▶ EXERCISE AIM: Although the listing contains pictures, reproduce only its text, exactly as written.

▶ DATA BELOW:
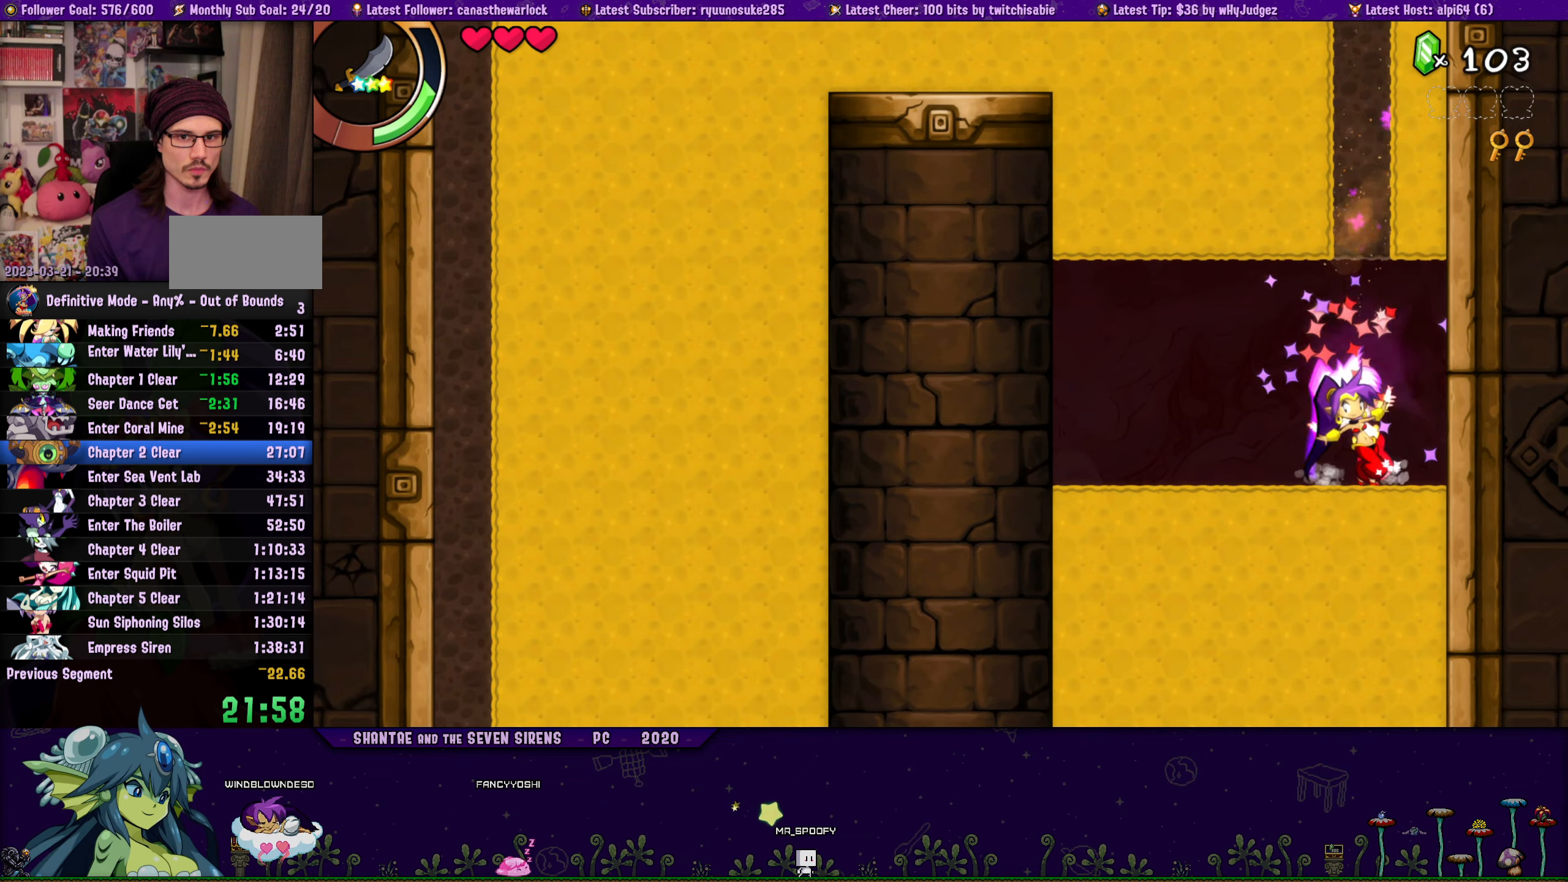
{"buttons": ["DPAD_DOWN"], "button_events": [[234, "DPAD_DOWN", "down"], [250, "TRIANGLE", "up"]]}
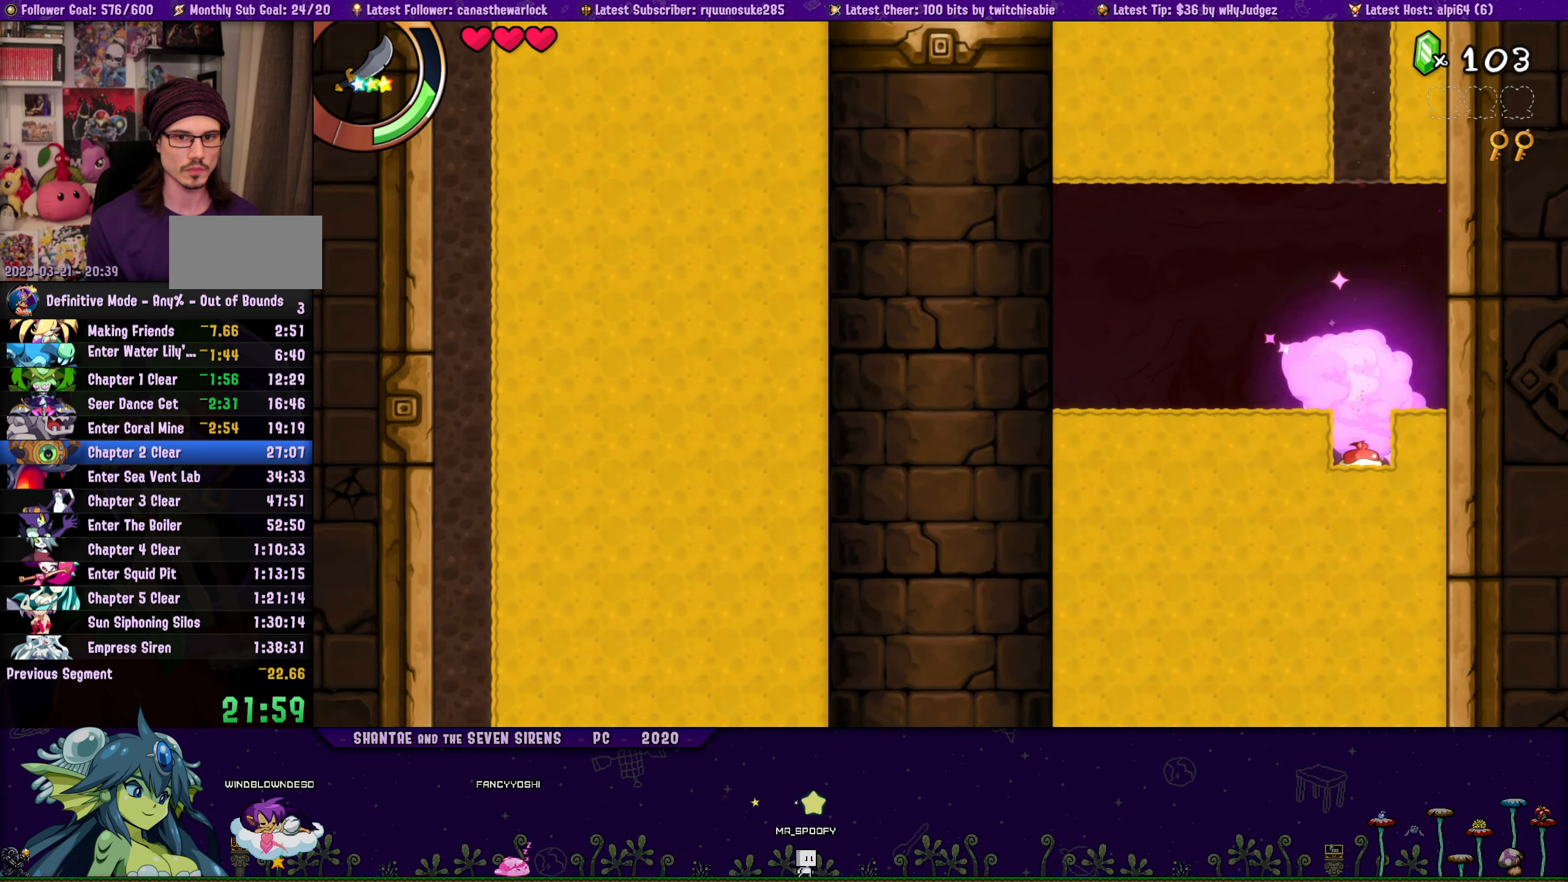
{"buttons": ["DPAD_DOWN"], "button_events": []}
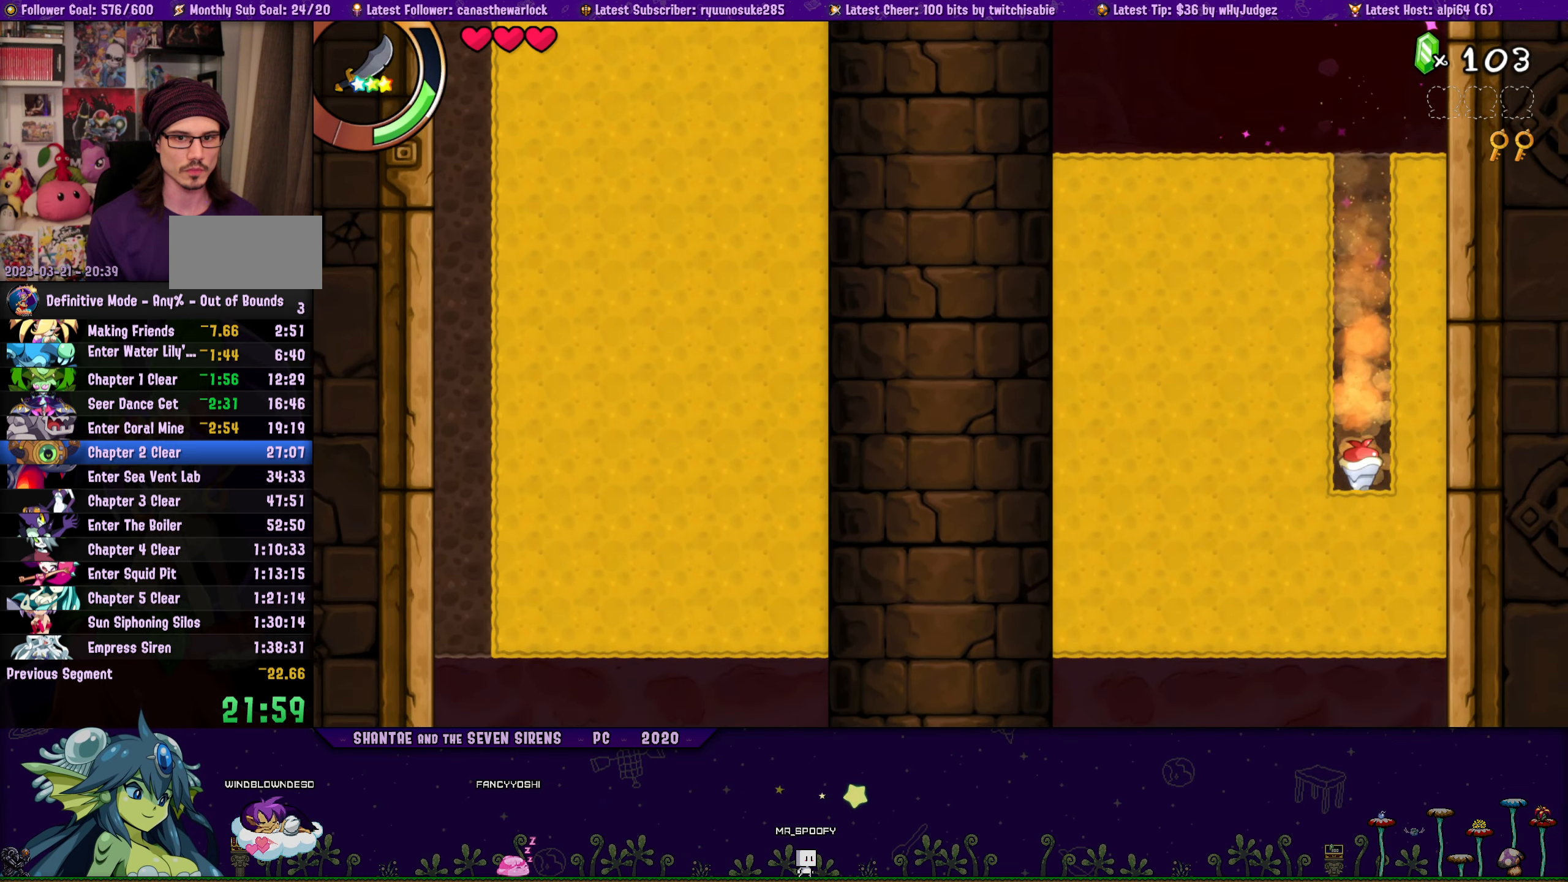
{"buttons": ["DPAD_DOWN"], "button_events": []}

▶ RESPONSE BELOW:
{"buttons": ["DPAD_DOWN"], "button_events": [[234, "DPAD_DOWN", "down"], [250, "TRIANGLE", "up"]]}
{"buttons": ["DPAD_DOWN"], "button_events": []}
{"buttons": ["DPAD_DOWN"], "button_events": []}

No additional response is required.